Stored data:
-=-=-=-=-
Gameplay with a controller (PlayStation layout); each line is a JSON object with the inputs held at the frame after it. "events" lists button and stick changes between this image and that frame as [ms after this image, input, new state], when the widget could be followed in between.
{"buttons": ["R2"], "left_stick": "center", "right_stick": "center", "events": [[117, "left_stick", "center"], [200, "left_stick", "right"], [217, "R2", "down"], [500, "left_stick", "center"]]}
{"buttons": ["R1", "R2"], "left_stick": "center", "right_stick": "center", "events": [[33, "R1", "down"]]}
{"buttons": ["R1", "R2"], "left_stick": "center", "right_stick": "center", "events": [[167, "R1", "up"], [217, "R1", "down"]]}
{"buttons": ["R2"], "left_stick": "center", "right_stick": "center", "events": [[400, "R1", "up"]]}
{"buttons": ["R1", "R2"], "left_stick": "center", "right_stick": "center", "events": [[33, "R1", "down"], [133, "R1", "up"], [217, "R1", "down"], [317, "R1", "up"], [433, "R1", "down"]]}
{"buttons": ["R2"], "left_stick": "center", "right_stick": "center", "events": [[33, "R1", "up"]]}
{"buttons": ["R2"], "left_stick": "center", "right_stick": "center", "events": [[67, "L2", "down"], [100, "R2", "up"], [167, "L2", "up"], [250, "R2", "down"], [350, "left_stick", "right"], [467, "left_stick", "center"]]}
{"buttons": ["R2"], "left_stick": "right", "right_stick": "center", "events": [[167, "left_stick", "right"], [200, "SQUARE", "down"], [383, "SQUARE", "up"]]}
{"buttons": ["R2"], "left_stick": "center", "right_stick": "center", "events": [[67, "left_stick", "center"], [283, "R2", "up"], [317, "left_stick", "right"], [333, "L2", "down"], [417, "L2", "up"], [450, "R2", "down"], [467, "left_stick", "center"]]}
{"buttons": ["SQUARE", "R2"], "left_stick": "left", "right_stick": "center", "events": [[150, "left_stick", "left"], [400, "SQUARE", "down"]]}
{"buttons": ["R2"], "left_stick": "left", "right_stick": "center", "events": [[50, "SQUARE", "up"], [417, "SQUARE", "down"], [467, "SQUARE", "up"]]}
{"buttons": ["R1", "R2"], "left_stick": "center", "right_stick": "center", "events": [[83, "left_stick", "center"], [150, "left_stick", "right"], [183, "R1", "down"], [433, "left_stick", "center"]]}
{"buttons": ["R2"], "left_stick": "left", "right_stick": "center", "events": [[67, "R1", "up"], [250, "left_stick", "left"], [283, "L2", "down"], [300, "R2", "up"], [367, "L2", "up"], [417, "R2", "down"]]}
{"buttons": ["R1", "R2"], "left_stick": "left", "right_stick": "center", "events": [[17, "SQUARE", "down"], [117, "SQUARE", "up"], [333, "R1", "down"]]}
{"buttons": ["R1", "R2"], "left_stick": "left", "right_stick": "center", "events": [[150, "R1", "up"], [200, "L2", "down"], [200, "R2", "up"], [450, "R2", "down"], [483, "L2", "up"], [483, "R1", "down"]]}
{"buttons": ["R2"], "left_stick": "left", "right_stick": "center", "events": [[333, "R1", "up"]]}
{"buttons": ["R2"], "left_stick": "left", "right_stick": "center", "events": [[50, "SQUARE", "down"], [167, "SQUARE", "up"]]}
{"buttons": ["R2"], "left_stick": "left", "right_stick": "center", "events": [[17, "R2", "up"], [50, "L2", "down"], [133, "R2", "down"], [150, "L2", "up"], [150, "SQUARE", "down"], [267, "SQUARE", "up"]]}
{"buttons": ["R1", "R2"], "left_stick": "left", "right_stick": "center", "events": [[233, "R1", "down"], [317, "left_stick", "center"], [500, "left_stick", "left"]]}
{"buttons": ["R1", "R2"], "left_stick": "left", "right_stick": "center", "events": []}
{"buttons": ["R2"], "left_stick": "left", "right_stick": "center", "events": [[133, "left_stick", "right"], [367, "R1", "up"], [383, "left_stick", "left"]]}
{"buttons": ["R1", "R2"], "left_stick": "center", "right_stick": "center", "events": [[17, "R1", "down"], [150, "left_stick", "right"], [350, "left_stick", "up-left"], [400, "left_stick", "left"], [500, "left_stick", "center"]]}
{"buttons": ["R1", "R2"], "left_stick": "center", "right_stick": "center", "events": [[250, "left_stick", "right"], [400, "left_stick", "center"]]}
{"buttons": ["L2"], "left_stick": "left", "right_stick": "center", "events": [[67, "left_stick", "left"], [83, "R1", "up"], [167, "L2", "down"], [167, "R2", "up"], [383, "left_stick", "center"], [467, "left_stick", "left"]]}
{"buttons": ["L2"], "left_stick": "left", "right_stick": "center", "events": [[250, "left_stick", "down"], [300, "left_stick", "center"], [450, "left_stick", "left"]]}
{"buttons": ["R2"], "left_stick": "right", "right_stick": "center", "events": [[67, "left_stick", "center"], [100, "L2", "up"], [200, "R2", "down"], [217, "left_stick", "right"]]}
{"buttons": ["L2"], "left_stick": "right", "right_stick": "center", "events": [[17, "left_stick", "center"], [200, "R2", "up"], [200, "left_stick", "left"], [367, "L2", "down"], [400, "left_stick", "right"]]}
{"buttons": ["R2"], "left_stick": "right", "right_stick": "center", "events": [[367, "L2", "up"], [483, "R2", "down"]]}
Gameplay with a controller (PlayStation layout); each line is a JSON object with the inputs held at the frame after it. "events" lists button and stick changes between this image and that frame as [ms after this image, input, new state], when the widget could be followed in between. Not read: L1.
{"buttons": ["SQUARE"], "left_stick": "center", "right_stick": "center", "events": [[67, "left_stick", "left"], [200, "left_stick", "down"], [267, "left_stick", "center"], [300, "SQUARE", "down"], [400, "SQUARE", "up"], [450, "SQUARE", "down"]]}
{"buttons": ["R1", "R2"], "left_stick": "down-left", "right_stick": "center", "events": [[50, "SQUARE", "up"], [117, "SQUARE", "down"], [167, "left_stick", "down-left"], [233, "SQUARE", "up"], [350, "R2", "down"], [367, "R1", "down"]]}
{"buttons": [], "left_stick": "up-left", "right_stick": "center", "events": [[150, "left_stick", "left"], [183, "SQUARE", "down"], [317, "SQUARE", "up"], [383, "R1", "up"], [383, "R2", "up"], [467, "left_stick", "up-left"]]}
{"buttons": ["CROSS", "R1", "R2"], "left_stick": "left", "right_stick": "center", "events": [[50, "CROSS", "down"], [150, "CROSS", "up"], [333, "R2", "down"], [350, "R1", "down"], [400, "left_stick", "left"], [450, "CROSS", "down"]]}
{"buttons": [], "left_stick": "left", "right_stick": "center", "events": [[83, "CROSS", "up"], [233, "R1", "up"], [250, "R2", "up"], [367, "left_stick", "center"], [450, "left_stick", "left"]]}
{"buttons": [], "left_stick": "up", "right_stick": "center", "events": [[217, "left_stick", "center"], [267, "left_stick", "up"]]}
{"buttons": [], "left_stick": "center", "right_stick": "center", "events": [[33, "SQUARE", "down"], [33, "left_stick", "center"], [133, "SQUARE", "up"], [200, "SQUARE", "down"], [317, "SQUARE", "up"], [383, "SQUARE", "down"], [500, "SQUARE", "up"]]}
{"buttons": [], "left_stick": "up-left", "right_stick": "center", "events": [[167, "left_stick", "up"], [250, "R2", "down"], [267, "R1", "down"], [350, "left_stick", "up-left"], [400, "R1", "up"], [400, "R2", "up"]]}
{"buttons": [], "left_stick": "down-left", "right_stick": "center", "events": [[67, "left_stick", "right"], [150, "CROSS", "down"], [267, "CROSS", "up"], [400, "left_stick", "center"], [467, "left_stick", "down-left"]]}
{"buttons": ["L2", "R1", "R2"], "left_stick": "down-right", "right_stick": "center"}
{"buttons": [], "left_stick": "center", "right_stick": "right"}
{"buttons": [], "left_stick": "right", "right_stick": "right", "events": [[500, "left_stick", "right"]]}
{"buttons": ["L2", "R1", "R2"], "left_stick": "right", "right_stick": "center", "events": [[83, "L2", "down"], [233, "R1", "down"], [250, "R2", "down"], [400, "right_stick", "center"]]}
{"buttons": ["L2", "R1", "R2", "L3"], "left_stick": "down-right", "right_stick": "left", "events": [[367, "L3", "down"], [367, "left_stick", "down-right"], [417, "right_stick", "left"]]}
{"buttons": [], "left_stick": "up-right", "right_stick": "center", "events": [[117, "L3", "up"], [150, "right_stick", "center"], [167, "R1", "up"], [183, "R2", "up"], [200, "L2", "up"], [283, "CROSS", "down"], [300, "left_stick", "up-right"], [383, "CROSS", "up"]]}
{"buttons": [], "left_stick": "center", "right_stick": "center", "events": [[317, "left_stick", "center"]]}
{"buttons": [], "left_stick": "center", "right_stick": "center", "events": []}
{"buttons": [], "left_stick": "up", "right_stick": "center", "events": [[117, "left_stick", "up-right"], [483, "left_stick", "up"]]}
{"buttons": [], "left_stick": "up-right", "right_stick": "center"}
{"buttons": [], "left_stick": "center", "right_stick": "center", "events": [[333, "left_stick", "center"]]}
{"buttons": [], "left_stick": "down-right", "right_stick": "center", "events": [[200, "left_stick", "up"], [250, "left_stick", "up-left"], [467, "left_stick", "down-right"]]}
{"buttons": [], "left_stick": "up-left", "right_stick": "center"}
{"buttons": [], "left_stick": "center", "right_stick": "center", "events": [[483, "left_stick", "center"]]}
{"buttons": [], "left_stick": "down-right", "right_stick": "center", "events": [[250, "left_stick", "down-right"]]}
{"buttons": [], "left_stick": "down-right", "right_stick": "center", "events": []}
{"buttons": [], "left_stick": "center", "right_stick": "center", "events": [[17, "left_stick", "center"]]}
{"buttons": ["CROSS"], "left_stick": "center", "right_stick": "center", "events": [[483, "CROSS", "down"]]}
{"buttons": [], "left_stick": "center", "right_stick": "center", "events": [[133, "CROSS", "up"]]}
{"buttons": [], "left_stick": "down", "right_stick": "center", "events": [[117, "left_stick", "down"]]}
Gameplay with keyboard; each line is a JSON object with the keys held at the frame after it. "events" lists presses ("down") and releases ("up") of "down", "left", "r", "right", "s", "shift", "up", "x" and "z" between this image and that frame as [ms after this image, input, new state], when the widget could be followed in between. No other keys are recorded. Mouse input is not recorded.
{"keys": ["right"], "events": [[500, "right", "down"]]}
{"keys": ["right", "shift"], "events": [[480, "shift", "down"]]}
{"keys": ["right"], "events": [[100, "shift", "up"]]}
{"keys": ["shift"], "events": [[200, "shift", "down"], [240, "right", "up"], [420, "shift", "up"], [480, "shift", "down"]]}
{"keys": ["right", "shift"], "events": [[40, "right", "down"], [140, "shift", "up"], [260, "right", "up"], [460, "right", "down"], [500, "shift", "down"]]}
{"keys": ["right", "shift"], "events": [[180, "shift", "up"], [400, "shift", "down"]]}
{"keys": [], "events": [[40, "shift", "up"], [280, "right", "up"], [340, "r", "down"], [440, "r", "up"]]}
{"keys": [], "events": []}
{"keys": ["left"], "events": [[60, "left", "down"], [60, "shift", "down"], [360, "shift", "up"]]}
-=-=-=-=-
Work to complete: Look through the entries for lines containing the word "JSON" and return each one.

Written solution:
Gameplay with a controller (PlayStation layout); each line is a JSON object with the inputs held at the frame after it. "events" lists button and stick changes between this image and that frame as [ms after this image, input, new state], when the widget could be followed in between.
Gameplay with a controller (PlayStation layout); each line is a JSON object with the inputs held at the frame after it. "events" lists button and stick changes between this image and that frame as [ms after this image, input, new state], when the widget could be followed in between. Not read: L1.
Gameplay with keyboard; each line is a JSON object with the keys held at the frame after it. "events" lists presses ("down") and releases ("up") of "down", "left", "r", "right", "s", "shift", "up", "x" and "z" between this image and that frame as [ms after this image, input, new state], when the widget could be followed in between. No other keys are recorded. Mouse input is not recorded.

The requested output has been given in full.